Bear in mind this is the story claimed to have been handed down by John Ewing himself, and it is noticeable that no mention is made of any general slaughter. Nor did John Ewing witness the slaughter. As the story goes, he was out of sight of the house hoeing corn with two negro boys. About noon they heard a rifle shot (probably the two fired simultaneously at Clendenin) in the direction of the house. While surprised, they were not frightened, as they thought Clendenin might be shooting wild turkeys or other game. Hear Holcomb: "However, they determined to go to the house. On arriving at the top of the hill they saw several Indians near the house. Even this did not alarm them, as it was common for friendly Indians to visit the settlements. John and one negro (Tom) proceeded to the house, fearing no danger. On their approach, two of the Indians met them in the most friendly manner, greeting them in broken English with 'how de do?' and offering to shake hands. The boys found themselves in the clutches of a foe. Then they realized the horror of their situation.
"Mrs. Clendenin was bound to a shaving horse in the yard, her little boy and girl clinging to her in terror, while one of the Indians was swinging her helpless infant in the air. When she saw her brother, she exclaimed: 'Oh, John, they have killed Archie. Why have you come, too?' Just at that moment one of the warriors came up with the reeking scalp of her husband and slapped it against the side of the burning dwelling." As stated by Captain Stuart: "Mrs. Clendenin did not fail to abuse the Indians, calling them cowards, etc., although the tomahawk was drawn over her head with threats of instant death, and the scalp of her husband lashed about her jaws."
Without doubt, the "Clendenin Massacre" was a midday affair.
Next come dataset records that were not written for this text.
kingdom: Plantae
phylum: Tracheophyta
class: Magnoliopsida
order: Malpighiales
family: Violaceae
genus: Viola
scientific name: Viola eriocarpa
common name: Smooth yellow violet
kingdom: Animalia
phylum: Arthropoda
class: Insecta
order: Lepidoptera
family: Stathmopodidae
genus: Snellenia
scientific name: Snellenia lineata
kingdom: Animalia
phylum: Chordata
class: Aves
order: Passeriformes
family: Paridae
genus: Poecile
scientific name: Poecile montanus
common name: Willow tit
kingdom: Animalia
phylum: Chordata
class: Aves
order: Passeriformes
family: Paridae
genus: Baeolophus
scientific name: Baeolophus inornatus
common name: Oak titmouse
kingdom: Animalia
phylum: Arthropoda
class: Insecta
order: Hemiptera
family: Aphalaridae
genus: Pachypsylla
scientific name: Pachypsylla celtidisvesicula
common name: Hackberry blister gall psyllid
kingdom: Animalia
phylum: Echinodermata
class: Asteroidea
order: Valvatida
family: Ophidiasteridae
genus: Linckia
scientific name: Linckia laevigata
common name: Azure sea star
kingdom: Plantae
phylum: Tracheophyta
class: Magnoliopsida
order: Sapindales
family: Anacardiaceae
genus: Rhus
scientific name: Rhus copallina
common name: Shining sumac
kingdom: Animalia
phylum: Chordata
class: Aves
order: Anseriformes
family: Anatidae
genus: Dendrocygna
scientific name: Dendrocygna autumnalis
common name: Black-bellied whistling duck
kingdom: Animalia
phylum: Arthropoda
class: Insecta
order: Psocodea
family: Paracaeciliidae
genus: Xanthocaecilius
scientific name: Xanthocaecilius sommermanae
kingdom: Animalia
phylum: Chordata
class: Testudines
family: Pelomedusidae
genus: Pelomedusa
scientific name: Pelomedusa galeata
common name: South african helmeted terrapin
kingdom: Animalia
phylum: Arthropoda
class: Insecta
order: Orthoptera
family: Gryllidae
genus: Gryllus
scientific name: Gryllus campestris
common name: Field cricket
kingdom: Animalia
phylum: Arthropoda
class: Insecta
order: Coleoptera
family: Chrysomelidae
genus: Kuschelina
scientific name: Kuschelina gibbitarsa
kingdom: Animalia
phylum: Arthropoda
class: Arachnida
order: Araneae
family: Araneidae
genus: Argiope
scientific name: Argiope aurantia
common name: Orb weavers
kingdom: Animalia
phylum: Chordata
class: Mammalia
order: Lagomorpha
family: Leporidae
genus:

The men were killed, the women and children made captives, the homes plundered and burned, and the horses stolen. It was a day of fiendish terror, especially to the survivors. Stuart says: "The prisoners were all taken over to Muddy Creek and a party of Indians detained them there till the return of the others (warriors) from Carr's Creek, when the whole were taken off together."
No writer has told us how long the Carr's Creek raiders were gone, but, as the distance covered by them going and returning was a hundred miles or more, the captives must have remained at Muddy Creek two or three days at least. But the "slaughter of the innocents" was not yet finished. On the first day of the retreat, Ann Clendenin escaped. This so angered the Indians that they promptly killed her little baby. Her little two-year old John was carried through to the Ohio County, where his captor turned him over to two squaws who quarreled over him. To settle the dispute, the warrior tomahawked him.
This, in brief, is the story of the Cornstalk Raid on the Greenbrier settlements during the Pontiac War in 1763. Scarcely a white man survived, and not a drop of Indian blood was shed. The only person known to have offered even the slightest resistance was Ann Clendenin, the young wife and mother. The Greenbrier Valley was completely desolated and so remained for six or seven years.
Henceforth the frontiersmen of Virginia nursed an undying grudge against the Shawnees. Many of the soldiers who assisted in the defeat of Cornstalk at Point Pleasant in 1774, were but paying off an old score. And - from one way of looking at it - when Cornstalk and his son were murdered at Fort Randolph in 1777, the child-stealing, baby-killing old chieftain was but being paid an old standing debt in his own coin.